Ken Maurer has been superintendent of Metamora THSD 122 for the past 23 years. Now in his 41st year in education, he spent 10 years teaching high school before serving as a principal and later serving as superintendent of Elmwood CUSD 322 in Peoria County.
W hile I am most appreciative of the estimated $189,921 that Metamora Township High School District 122 is supposed to receive as a result of the $26 billion Education Jobs Bill passed by Congress, I will recommend we use our dollars to pay for unfunded mandates from the federal and state governments.
An old adage says, “When you are in the hole, stop digging.” The federal government needs to stop digging the deficit hole.
The federal government does not have an extra $26 billion. The only way they can get it is to borrow and go even more into debt. The state of Illinois would be wise to take the $415 million it expects to receive and use it pay last year’s bills or pay down pension obligations, rather than spend it on additional programs.
The state did this with the American Recovery and Reinvestment Act (ARRA) dollars the past two years. Illinois used ARRA dollars to replace general state aid dollars. Schools stayed even and Illinois was able to use the dollars elsewhere.
When governmental bodies that are in the hole financially receive new dollars, they need to use the dollars to fund the current programs and not dig the hole deeper by adding new expenditures. The current indication is that the state will send the $415 million on to local school districts to be used to hire additional teachers and pay teacher salaries.
The state also reduced or eliminated much of their funding for mandated programs such as special education, transportation, agricultural education, professional development for both teachers and administrators, and other programs. They did not reduce or eliminate the mandates. Before asking schools to use the money to hire new staff, the state needs to pay for the programs they currently mandate on schools.
The federal government also almost never pays the full amount of what their own laws require. Two big examples are the Individuals with Disabilities Education Act (IDEA) and No Child Left Behind (NCLB). As originally passed in 1975, IDEA required the federal government to pay 40 percent of special education teacher salaries. While this act and the 40 percent requirement have been continued every time the Education and Secondary Education Act has been renewed, federal dollars have never equaled 40 percent of special education salaries. Metamora receives between 15 and 18 percent of the salary cost, depending on the year.
When President George W. Bush and Congress passed NCLB in 2001, it added more than 500 programs and paper work requirements for school districts. But they failed to appropriate enough dollars to pay for these new programs. The financial hole was getting deeper.

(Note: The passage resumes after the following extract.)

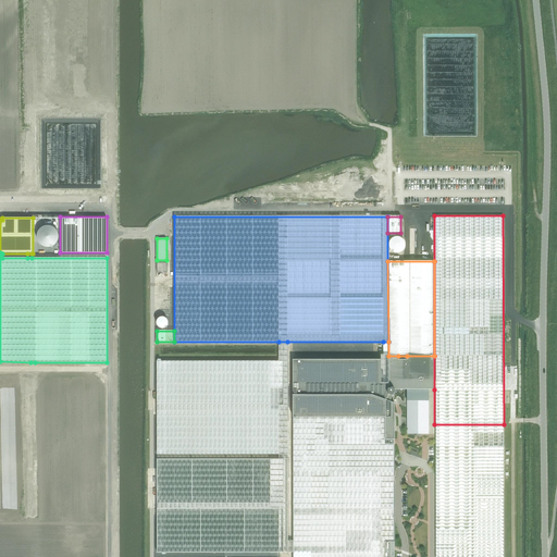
[(287,342),(279,342),(279,361),(158,361),(158,454),(279,454),(279,458),(157,459),(158,553),(288,553),(287,361),(287,342)]
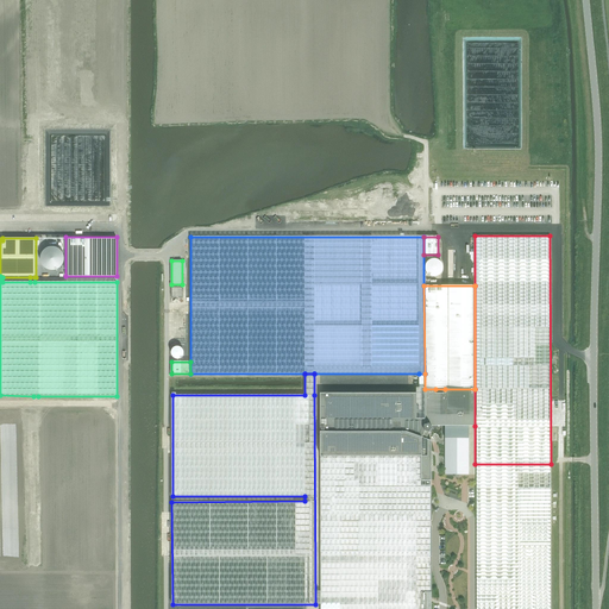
[(429,433),(433,428),(432,427),(432,426),(425,426),(425,389),(425,374),(419,374),(419,388),(416,388),(416,394),(369,394),(321,394),(320,458),(420,458),(420,482),(431,482),(431,479),(431,441),(429,440),(426,439),(428,433),(429,433)]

Should the state of Illinois send our share of the jobs bill on to us, I will recommend that we spend it on the mandates that the federal and state governments are not currently funding. I will not recommend that we hire additional teachers that we will not be able to afford the following year.

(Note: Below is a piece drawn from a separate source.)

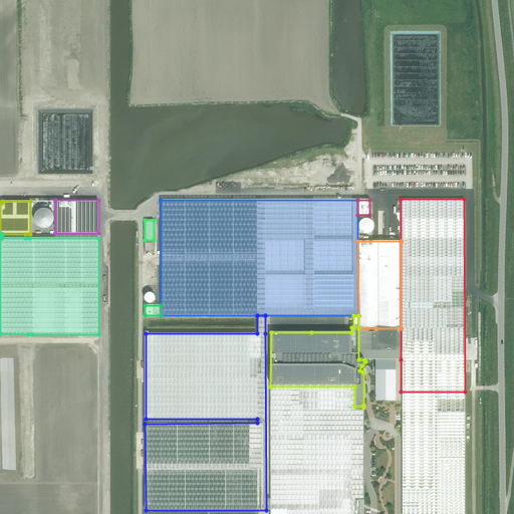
[(358,328),(358,359),(364,359),(375,359),(396,359),(401,359),(401,328),(375,328),(375,333),(367,333),(367,328),(358,328)]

Should the state and the federal government require us to spend the dollars on teacher salaries, I will recommend we follow the path the state used with ARRA dollars. We will replace the dollars budgeted from our local funds for teacher salaries with the jobs bill money, and use our money to pay for the unfunded mandates. We will be able to say we used the jobs bill money to pay teacher salaries. We will not dig a deeper hole.
If the federal government refuses to stop digging the financial hole, and the state refuses to stop digging the financial hole, then it is incumbent on local governments to stop it on the local level. If not, both the federal and state governments will continue to mandate additional programs without paying for their current ones.
The reality is we started school August 17. By that date, teachers had been hired and classes were set. It may take another month or two to actually receive the jobs bill dollars. Besides digging a deeper hole, the federal government was a little late to actually make a difference.